Start of Information shown

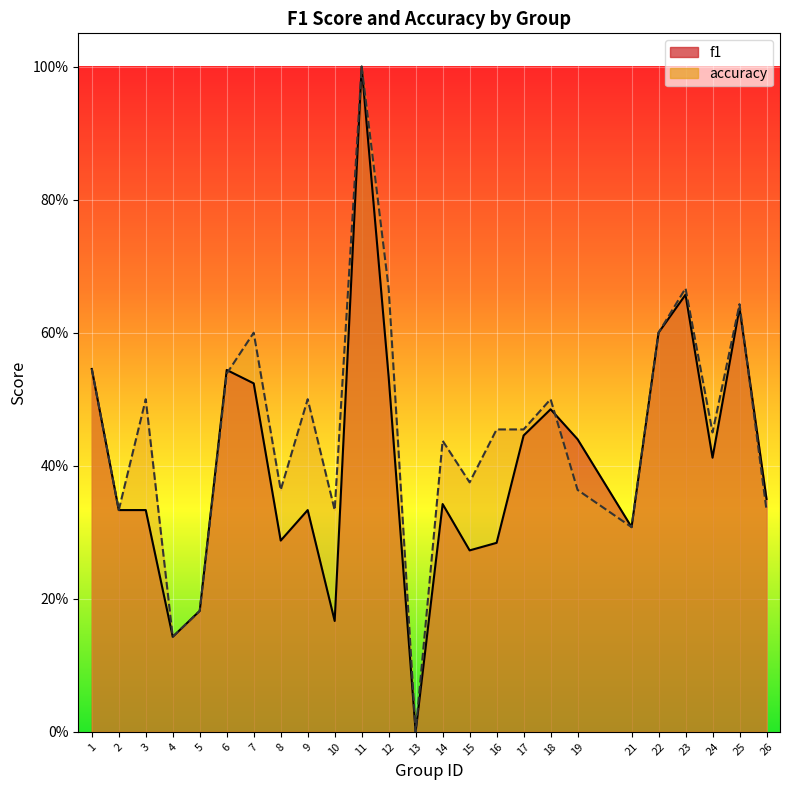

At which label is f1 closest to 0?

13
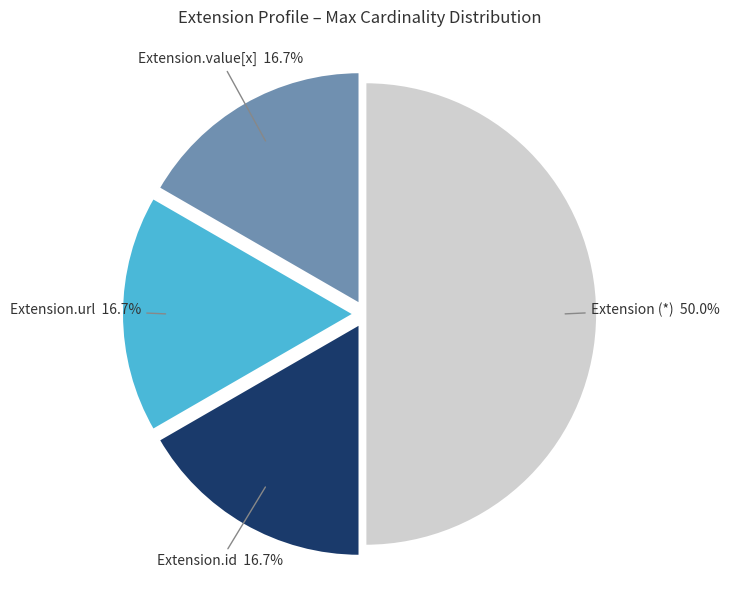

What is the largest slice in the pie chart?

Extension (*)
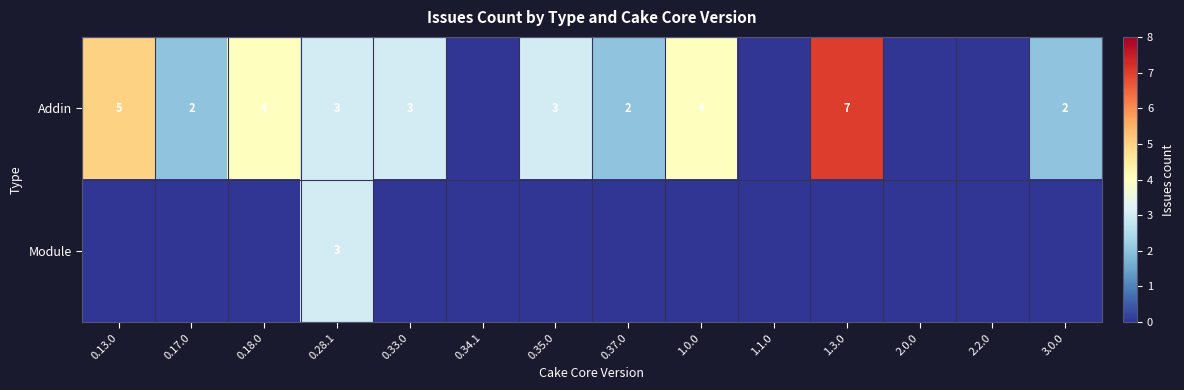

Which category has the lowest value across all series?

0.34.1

End of Information shown
Start of Information shown

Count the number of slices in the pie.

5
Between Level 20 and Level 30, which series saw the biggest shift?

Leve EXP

End of Information shown
Start of Information shown

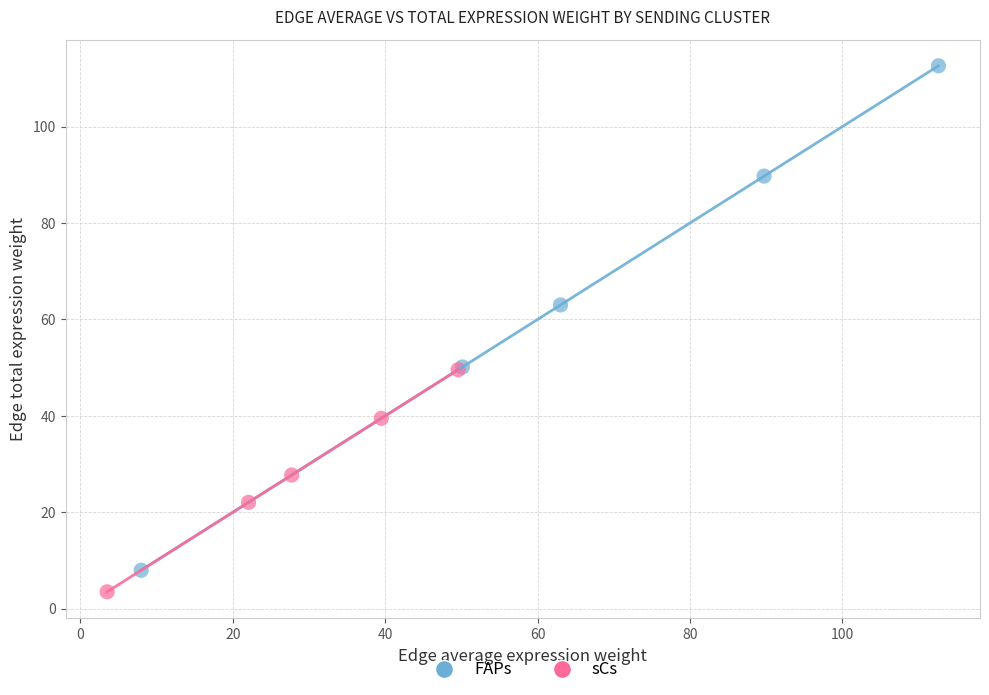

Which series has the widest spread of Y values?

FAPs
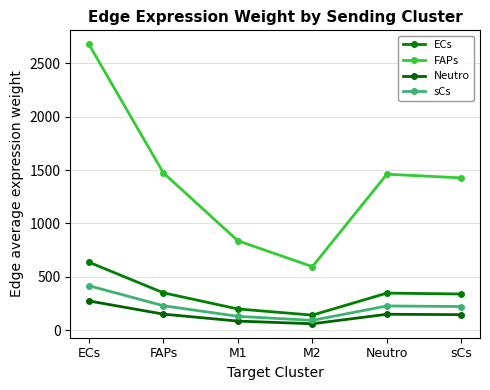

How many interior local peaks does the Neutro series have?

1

End of Information shown

Aim of the exercise: Can you show every line of the material that contains the string "series", treating uppercase and lowercase letters as distinct?

Your response:
Which category has the lowest value across all series?
Between Level 20 and Level 30, which series saw the biggest shift?
Which series has the widest spread of Y values?
How many interior local peaks does the Neutro series have?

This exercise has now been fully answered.